__DATA__.
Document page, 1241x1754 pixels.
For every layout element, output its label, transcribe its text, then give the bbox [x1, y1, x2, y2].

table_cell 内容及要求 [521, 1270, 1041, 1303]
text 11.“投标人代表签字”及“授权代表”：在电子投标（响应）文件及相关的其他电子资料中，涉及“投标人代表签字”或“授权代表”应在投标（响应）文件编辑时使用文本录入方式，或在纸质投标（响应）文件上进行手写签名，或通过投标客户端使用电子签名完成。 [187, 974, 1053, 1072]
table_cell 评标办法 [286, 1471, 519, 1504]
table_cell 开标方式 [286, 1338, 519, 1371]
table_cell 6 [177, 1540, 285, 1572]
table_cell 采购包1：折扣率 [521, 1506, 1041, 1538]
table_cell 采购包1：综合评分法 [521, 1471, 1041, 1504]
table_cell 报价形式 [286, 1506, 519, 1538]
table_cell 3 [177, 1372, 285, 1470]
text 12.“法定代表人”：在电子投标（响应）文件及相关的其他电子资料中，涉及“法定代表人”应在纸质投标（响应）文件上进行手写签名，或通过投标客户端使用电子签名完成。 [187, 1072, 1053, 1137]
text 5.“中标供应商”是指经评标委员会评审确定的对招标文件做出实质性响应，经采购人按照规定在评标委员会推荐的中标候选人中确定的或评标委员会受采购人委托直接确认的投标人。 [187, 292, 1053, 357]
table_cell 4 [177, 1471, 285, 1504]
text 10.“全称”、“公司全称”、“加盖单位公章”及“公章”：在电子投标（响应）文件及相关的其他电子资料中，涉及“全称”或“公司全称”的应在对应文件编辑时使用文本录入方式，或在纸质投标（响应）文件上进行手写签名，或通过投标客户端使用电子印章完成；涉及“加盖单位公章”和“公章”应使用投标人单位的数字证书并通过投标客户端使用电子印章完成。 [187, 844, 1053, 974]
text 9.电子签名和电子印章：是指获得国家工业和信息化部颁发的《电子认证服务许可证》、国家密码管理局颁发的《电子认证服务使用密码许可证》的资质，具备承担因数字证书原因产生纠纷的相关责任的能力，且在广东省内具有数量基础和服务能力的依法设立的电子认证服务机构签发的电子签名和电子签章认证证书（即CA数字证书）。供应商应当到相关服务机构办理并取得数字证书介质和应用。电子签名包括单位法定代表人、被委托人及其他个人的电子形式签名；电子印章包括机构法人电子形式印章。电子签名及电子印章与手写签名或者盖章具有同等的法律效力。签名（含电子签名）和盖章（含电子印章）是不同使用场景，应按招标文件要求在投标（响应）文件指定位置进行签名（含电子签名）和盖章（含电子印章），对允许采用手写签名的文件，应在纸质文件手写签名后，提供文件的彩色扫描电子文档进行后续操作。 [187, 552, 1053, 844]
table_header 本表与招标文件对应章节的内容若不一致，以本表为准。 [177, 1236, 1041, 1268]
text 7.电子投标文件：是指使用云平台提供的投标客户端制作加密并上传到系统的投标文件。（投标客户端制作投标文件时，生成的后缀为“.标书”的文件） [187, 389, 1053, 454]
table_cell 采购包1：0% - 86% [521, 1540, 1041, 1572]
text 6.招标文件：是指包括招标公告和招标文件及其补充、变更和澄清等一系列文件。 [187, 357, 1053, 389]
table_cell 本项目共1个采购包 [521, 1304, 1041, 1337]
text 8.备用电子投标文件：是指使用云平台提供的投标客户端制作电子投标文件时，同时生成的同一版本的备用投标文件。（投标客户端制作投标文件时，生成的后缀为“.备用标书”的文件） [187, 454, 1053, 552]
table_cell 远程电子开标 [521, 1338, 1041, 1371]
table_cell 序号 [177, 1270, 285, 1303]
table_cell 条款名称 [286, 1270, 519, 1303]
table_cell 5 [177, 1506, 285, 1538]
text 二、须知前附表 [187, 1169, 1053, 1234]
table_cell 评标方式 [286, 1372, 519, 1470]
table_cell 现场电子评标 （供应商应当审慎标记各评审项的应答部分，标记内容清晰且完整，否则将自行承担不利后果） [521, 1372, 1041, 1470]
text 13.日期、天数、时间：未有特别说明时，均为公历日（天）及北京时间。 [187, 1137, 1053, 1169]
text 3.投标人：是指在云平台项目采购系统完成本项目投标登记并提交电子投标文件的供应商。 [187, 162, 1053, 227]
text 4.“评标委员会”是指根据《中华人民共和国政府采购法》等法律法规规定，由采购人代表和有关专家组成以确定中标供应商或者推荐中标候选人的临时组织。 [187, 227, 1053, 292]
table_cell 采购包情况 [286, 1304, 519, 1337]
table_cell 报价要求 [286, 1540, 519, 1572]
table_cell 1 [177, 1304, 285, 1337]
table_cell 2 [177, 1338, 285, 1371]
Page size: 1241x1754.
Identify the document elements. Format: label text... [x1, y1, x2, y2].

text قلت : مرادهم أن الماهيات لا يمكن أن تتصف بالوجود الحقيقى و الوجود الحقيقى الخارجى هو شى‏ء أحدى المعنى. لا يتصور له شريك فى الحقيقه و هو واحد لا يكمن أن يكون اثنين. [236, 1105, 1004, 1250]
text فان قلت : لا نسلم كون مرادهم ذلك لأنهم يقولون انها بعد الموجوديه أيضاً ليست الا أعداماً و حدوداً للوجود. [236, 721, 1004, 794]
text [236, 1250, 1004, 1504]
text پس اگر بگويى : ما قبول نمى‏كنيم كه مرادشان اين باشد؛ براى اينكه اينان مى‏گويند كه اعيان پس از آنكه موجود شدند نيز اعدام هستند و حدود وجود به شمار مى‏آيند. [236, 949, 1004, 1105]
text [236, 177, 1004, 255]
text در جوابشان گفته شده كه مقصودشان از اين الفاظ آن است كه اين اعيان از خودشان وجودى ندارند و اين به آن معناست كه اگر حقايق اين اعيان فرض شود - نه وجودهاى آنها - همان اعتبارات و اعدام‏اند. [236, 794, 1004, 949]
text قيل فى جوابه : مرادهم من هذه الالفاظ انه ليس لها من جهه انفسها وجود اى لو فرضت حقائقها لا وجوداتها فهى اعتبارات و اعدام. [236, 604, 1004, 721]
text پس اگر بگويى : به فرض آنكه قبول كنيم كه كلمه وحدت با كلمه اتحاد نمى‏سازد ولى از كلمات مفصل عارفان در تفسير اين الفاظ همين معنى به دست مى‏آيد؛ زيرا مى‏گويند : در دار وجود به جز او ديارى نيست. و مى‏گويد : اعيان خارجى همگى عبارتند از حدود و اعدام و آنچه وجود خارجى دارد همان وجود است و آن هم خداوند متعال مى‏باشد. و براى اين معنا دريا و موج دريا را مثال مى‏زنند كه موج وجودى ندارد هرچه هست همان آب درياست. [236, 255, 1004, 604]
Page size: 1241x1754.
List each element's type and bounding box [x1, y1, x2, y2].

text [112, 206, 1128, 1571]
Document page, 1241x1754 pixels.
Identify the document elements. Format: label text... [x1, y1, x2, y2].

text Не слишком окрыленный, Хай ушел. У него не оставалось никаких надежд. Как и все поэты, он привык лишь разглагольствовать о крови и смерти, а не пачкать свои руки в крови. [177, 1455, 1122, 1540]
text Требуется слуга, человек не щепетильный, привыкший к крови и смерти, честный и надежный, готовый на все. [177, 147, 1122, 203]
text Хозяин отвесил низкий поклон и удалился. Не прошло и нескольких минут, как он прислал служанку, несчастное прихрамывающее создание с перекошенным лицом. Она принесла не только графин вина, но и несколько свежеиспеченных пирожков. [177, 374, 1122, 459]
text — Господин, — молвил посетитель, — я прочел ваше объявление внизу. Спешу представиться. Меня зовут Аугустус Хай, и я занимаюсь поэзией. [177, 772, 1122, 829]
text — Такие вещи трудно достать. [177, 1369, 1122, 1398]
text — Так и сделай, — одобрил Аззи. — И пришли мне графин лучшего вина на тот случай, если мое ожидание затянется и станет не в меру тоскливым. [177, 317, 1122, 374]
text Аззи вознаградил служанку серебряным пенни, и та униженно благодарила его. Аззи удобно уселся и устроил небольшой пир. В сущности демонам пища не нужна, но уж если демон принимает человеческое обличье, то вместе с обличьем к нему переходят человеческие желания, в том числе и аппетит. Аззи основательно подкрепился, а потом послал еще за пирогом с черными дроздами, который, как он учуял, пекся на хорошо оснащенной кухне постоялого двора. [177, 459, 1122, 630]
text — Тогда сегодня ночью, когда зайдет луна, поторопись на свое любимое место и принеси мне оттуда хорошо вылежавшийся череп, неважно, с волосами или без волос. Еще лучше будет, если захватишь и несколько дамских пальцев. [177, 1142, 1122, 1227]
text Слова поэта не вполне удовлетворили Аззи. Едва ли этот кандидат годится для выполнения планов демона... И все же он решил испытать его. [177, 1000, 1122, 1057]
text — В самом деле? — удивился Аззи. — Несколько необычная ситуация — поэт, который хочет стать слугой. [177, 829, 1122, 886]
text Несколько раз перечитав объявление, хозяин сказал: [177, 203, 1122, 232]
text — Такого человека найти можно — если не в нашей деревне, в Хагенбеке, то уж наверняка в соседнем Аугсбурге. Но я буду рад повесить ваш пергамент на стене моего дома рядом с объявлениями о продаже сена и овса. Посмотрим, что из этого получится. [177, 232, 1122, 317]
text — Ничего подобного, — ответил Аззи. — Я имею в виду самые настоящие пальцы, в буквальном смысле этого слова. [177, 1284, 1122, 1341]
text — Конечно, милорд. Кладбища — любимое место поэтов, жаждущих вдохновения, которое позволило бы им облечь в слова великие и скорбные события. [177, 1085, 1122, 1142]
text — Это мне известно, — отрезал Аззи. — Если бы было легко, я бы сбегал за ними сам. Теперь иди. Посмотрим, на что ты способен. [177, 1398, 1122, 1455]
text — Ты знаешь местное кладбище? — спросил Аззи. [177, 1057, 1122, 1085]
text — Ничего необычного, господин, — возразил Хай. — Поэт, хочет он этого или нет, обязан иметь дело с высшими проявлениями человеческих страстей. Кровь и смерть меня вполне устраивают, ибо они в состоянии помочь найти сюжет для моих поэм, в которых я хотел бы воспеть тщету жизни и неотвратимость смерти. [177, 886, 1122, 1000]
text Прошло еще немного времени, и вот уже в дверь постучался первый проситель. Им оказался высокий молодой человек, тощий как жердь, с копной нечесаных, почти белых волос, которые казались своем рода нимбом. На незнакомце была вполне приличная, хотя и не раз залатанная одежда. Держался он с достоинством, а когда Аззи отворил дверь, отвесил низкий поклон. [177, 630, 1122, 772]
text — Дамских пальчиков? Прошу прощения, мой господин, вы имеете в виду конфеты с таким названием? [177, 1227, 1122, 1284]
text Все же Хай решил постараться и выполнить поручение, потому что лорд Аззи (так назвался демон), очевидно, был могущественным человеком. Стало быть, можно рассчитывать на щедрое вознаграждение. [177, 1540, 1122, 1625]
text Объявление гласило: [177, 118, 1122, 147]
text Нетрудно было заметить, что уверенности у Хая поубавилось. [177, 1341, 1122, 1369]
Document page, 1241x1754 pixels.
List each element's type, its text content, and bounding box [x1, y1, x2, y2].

__TASK DETAILS__.
Show every line from the entries that includes the word "文件及相关的其他电子资料中".

__YOUR RESPONSE__.
text 11.“投标人代表签字”及“授权代表”：在电子投标（响应）文件及相关的其他电子资料中，涉及“投标人代表签字”或“授权代表”应在投标（响应）文件编辑时使用文本录入方式，或在纸质投标（响应）文件上进行手写签名，或通过投标客户端使用电子签名完成。 [187, 974, 1053, 1072]
text 12.“法定代表人”：在电子投标（响应）文件及相关的其他电子资料中，涉及“法定代表人”应在纸质投标（响应）文件上进行手写签名，或通过投标客户端使用电子签名完成。 [187, 1072, 1053, 1137]
text 10.“全称”、“公司全称”、“加盖单位公章”及“公章”：在电子投标（响应）文件及相关的其他电子资料中，涉及“全称”或“公司全称”的应在对应文件编辑时使用文本录入方式，或在纸质投标（响应）文件上进行手写签名，或通过投标客户端使用电子印章完成；涉及“加盖单位公章”和“公章”应使用投标人单位的数字证书并通过投标客户端使用电子印章完成。 [187, 844, 1053, 974]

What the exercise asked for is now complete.